I'm tempted to leave it at that. Oh, sure, there are other reasons. I like to live where there are co-ops and ponytailed year-round sandal-wearers and lots of gay people with lots of happy little kids. I can't afford organic food or premium cheeses just now, but I'd hate to live anywhere I had limited access to either. Of course, even for the specialty food and extended movie selection, I'd rather not be a city dweller. I don't like my wildlife sitings to be accompanied by the accute dread for the fate of the animal. The beaver and deer I see around here are at home; I'm the interloper.

I'm also a yankee. I'm independent and rather a smart-ass. It's not that I don't appreciate and enjoy overt friendliness when I visit places to which it seems indigenous; I do. But eventually, I feel exposed and worn out in cultures like that, and I'm glad to return to the optional MYOB, hands-off annonymity of my home. I like the fact that not saying hello to strangers is acceptable and sometimes prefered. I like how honesty is valued just as much if not more than manners. Don't get me wrong - I think our culture as a whole is slipping horrendously in the manners department, and I'm all for genuine kindness and consideration. It's just that - in truth? I prefer bracingly honest rudeness to fake two-faced niceness. If someone wants to say "Kiss my ass," then I wish they'd just come out with it rather than saying "Have a nice day," and MEANING kiss my ass. Or how about those mean fake "smiles" where the corners of the mouth turn up but the eyes scream "Please die." I say, cut the B.S. But I digress.

It's not that we're un-nice around here. We can be friendly. And when it comes down to it, we'll probably do just about anything for a soul in need. We're just not generally... agressively... nice. We can opt to keep to ourselves. We can keep our guard up if that's just how we are. We can stay in a little bubble of rumination or of reverie all day or all our lives if we want to, and it won't be taken personally. We're not expected to chat up the cashier at the market. And even though I can sometimes be a real cashier-chatter-upper, and even though some of the younger chatees adopt a look that suggests they believe themselves to be in a sort of peril, still, I like that.

But - bottom line? Nowhere else smells like home.
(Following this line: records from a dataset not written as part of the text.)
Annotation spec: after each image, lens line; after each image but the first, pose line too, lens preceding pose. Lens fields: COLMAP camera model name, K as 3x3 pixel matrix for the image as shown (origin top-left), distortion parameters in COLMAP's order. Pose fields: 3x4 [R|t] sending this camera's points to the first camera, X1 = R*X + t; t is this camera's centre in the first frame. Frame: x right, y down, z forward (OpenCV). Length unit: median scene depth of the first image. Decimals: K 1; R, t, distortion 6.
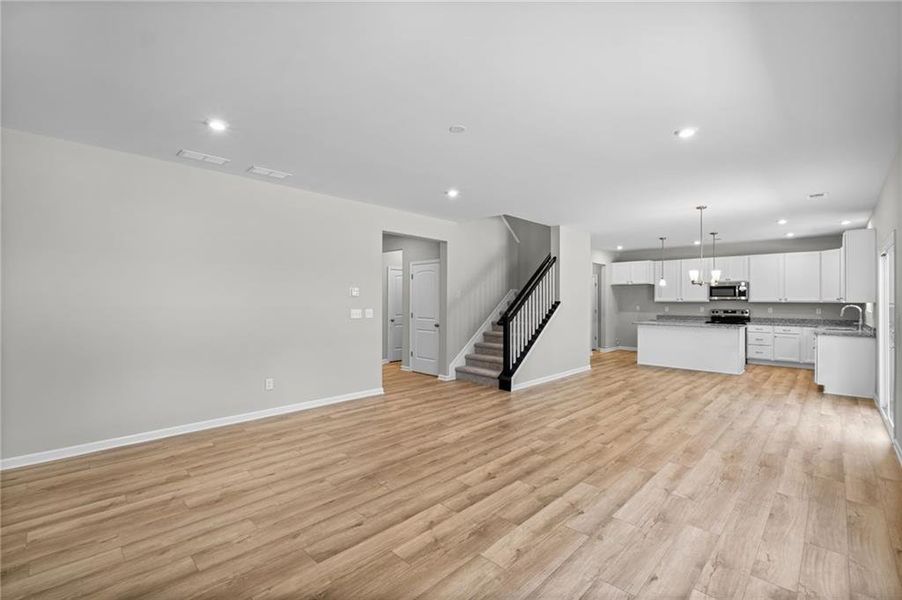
lens RADIAL K [[397.2, 0, 445.2], [0, 397.2, 301.6], [0, 0, 1]] dist [0.004228, -0.004336]
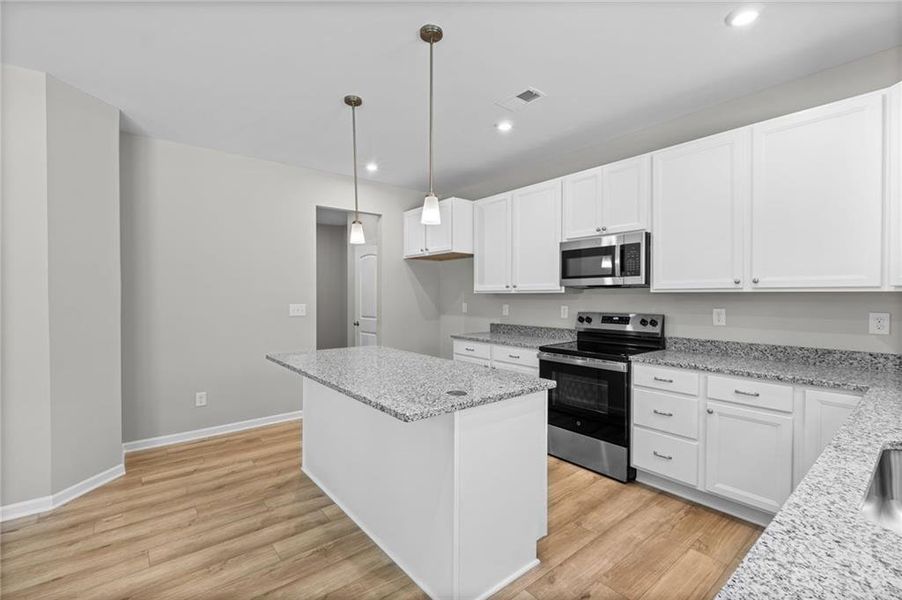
lens RADIAL K [[397.2, 0, 449.9], [0, 397.2, 298.1], [0, 0, 1]] dist [0.004228, -0.004336]
pose [[0.992929, -0.001198, -0.118705, 0.635615], [0.001619, 0.999993, 0.003450, 0.004714], [0.118700, -0.003618, 0.992924, 0.649408]]
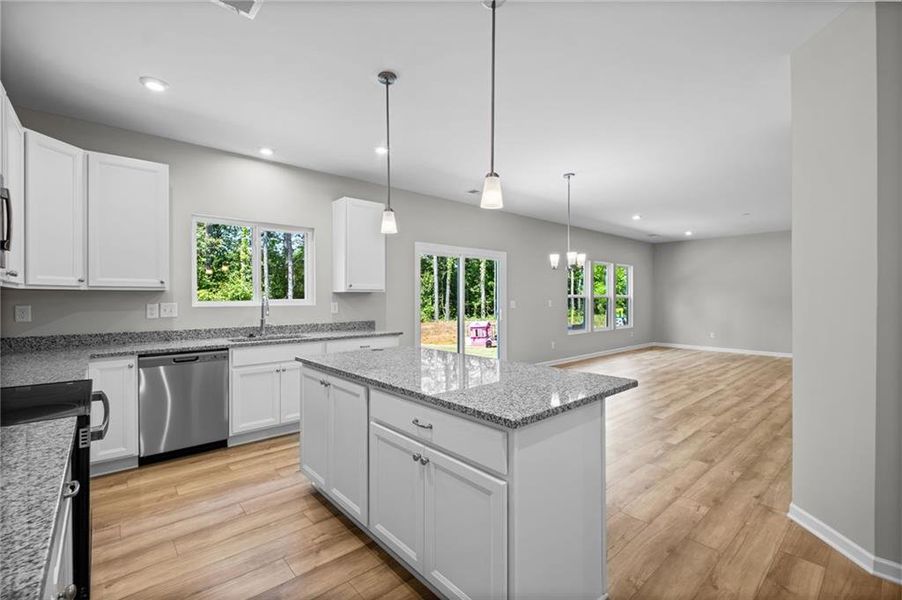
lens RADIAL K [[397.2, 0, 445.7], [0, 397.2, 296.9], [0, 0, 1]] dist [0.004228, -0.004336]
pose [[-0.996806, 0.000051, 0.079863, 0.531696], [-0.000125, 0.999998, -0.002199, 0.008626], [-0.079863, -0.002202, -0.996803, 1.168281]]
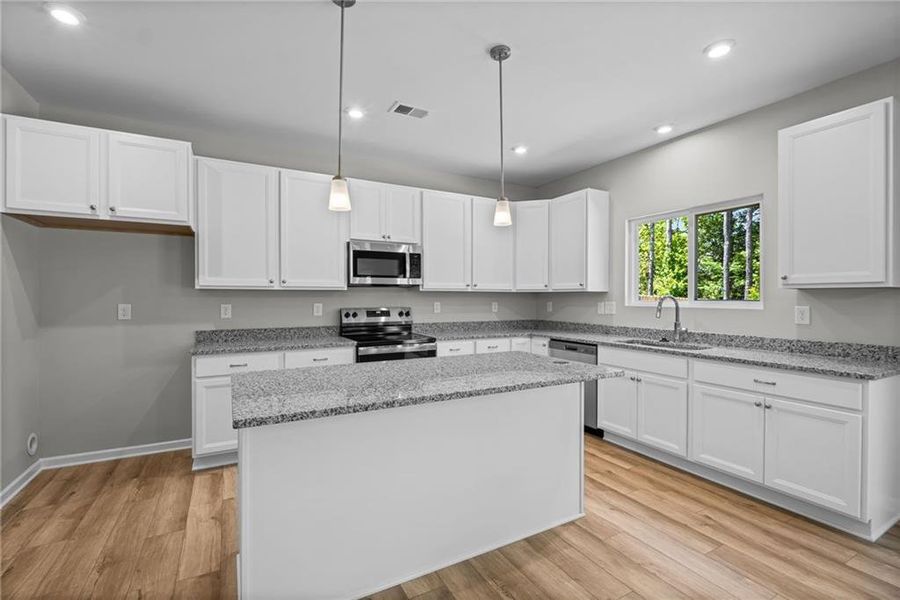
lens RADIAL K [[396.3, 0, 443.3], [0, 396.3, 300.4], [0, 0, 1]] dist [0.004228, -0.004336]
pose [[0.296985, -0.013538, 0.954786, 0.338337], [-0.000252, 0.999898, 0.014256, 0.005586], [-0.954882, -0.004474, 0.296952, 0.840975]]
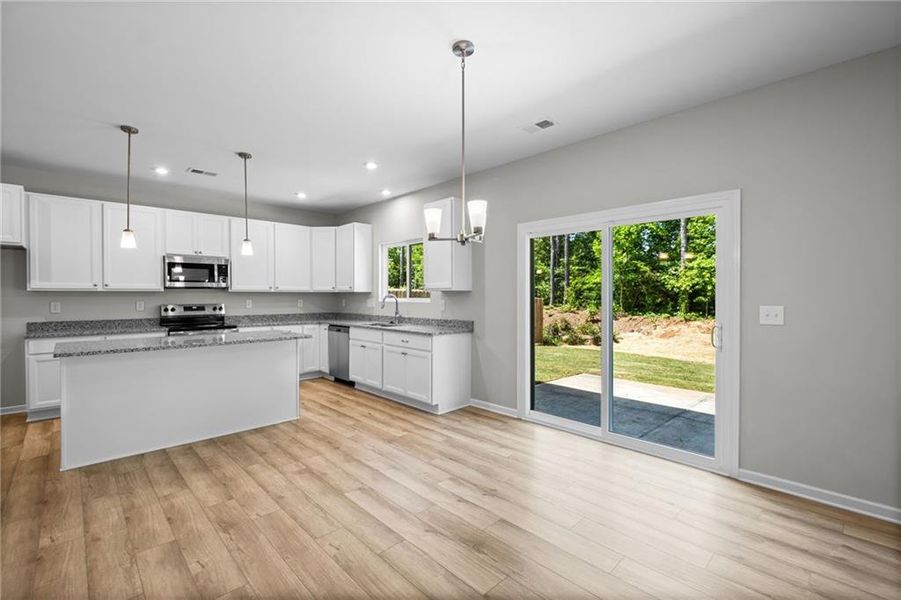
lens RADIAL K [[396.8, 0, 446.4], [0, 396.8, 299.7], [0, 0, 1]] dist [0.004228, -0.004336]
pose [[0.037366, -0.017338, 0.999151, 0.154164], [0.001001, 0.999850, 0.017312, 0.003374], [-0.999301, 0.000354, 0.037378, 0.637094]]
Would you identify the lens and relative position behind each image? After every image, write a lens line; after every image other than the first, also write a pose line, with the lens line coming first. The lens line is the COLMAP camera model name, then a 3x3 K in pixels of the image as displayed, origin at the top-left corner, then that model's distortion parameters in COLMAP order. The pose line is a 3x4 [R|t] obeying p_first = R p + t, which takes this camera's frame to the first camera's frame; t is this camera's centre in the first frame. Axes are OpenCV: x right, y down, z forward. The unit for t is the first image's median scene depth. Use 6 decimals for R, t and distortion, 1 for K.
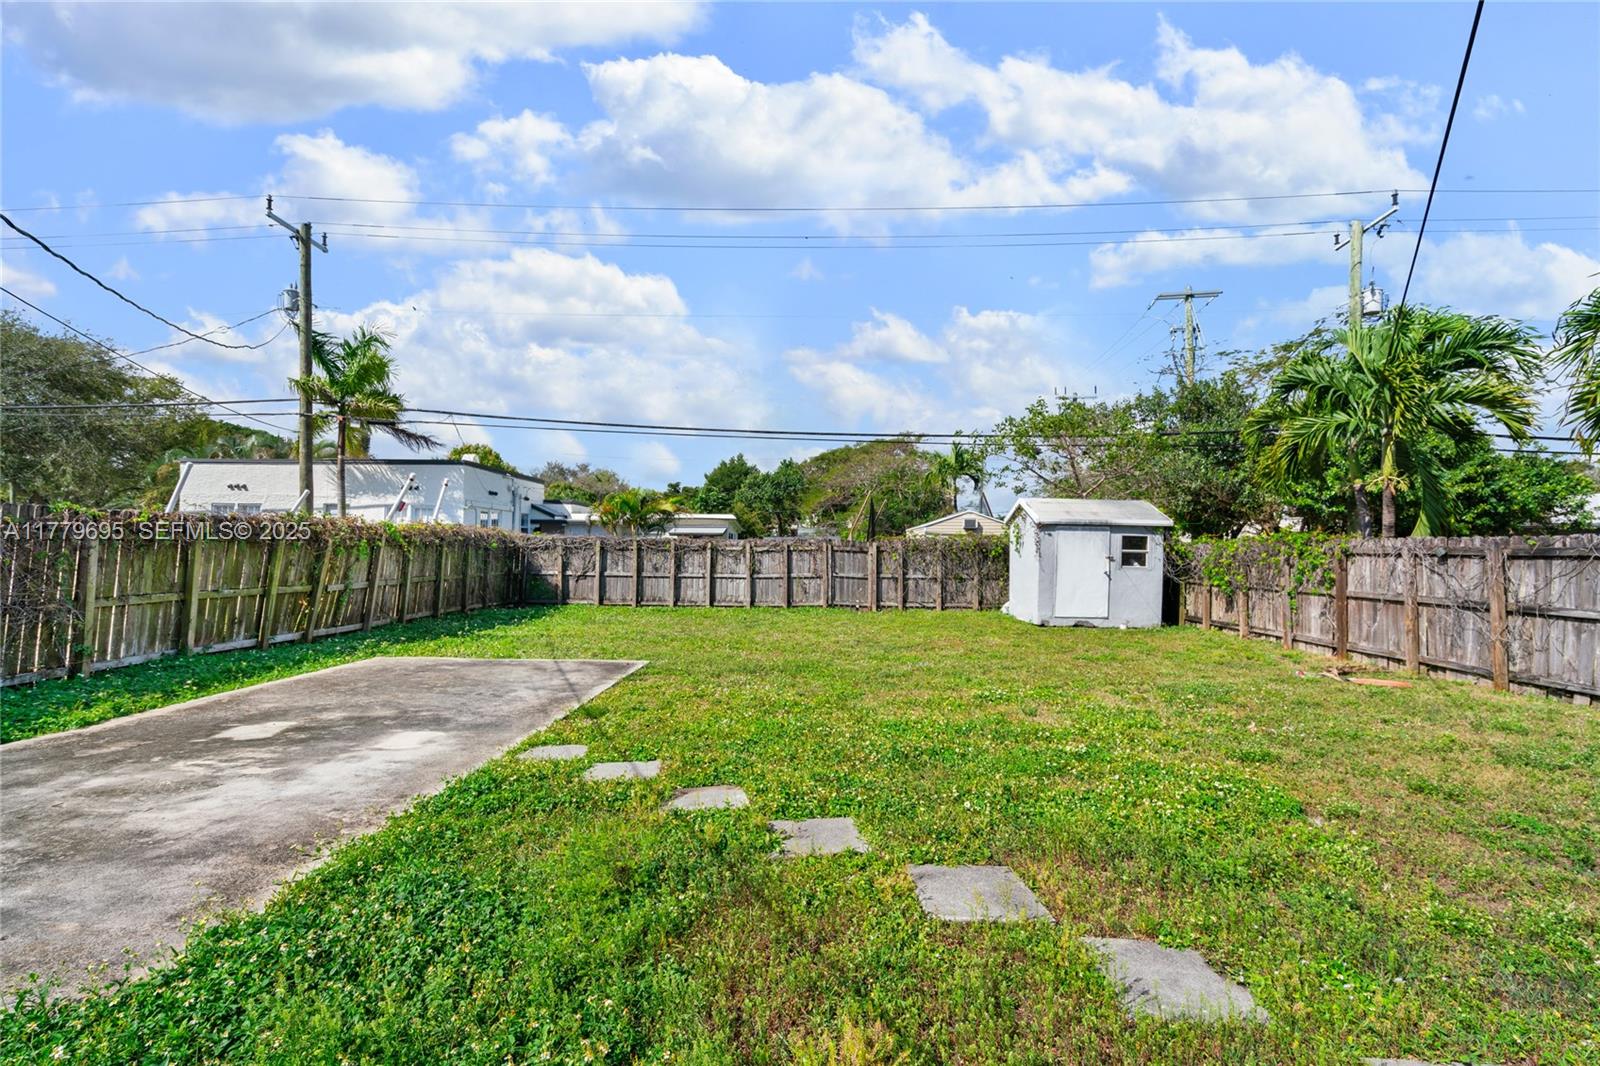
lens RADIAL K [[730.6, 0, 803.7], [0, 730.6, 532.5], [0, 0, 1]] dist [-0.001064, 0.001053]
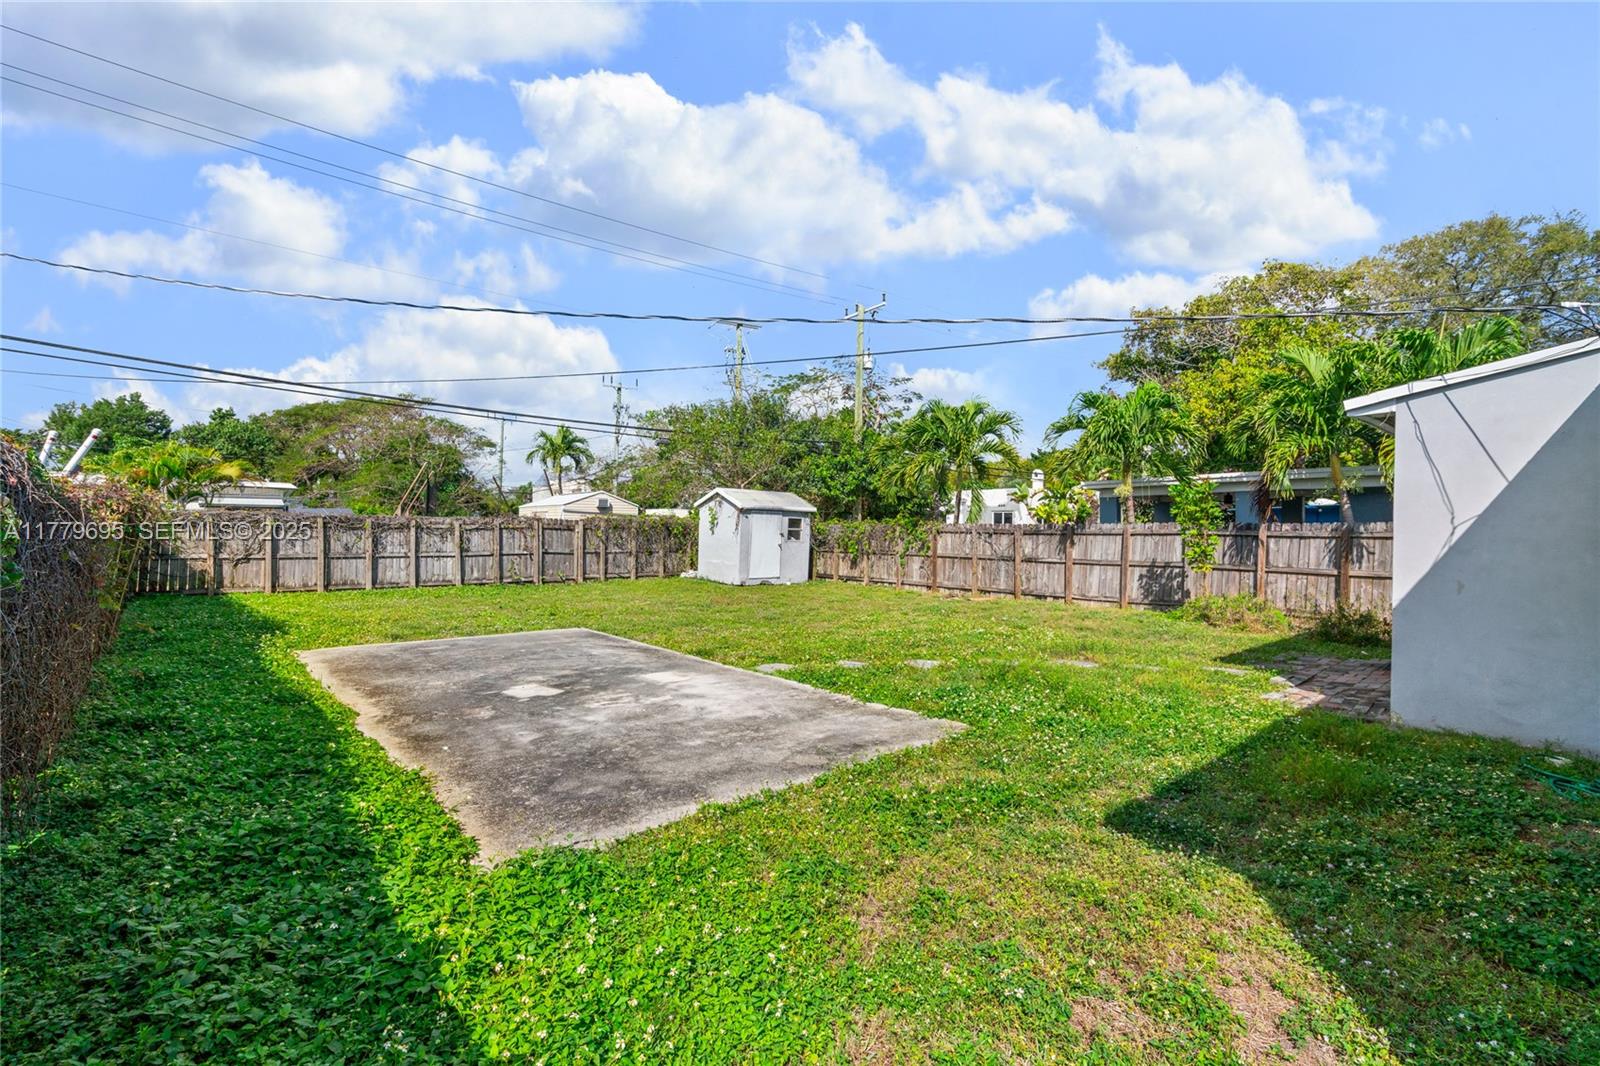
lens RADIAL K [[730.6, 0, 805.6], [0, 730.6, 546.0], [0, 0, 1]] dist [-0.001064, 0.001053]
pose [[0.737614, -0.017810, 0.674987, -0.394383], [-0.019950, 0.998641, 0.048151, -0.008443], [-0.674927, -0.048983, 0.736257, -0.043342]]
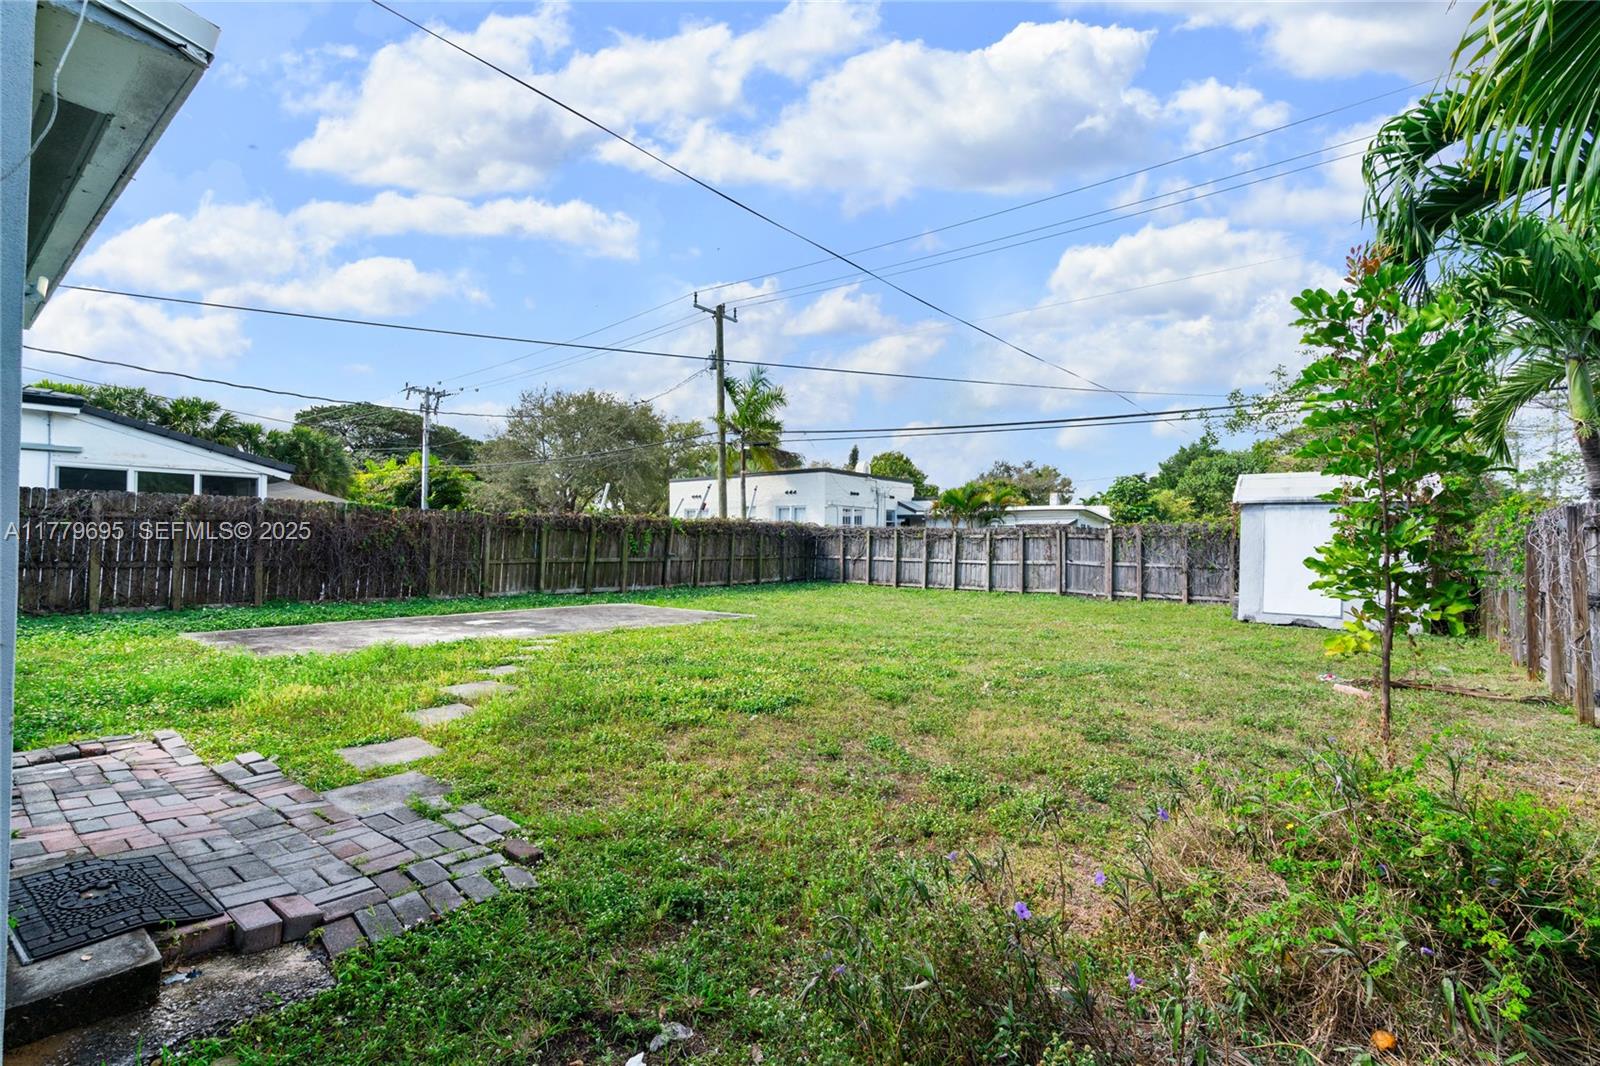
lens RADIAL K [[730.6, 0, 798.0], [0, 730.6, 534.5], [0, 0, 1]] dist [-0.001064, 0.001053]
pose [[0.788855, -0.007751, -0.614531, 0.359812], [0.011782, 0.999927, 0.002513, 0.013175], [0.614467, -0.009223, 0.788889, -0.008735]]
Every season - every week of every season - there are gradations of change: something different is blooming, or filling up, or getting mowed down or burned, or going fallow. It's complex, of course. Each town has a river or a factory that broadly imprints its unique contribution. Salt water and sand add something different from corn fields or suburban pavement mazes. There are stinky muddy marshes and sunny baseball diamonds, shady rows of maples, dark piney depths and mossy stone walls. Each state has a different smell, like each state has a different feel. (Have you noticed? In many spots, the shift is palpable as you cross the borders.) And there are regional areas, sub-feels, sub-smells.

But all together, New England just smells like home. Many people who live here say they couldn't live without the seasons. That's true for me, too, but - rich spring soil, smoky snappy autumn leaves, hot dusty pavement and thirsty lawns, wet tree bark and snow - I think the shifting pallet of aromas is what's at the root of my love for the seasons themselves.

My house is the most house we could get for the money when it came time to buy. Two years later, we still regularly well up with gratitude at our luck. We love it. It's big and funky and friendly; it's solid. But one of the reasons I knew this was the one was the way the air up and down our street reminded me of the air on the playground at my old elementary school. Home.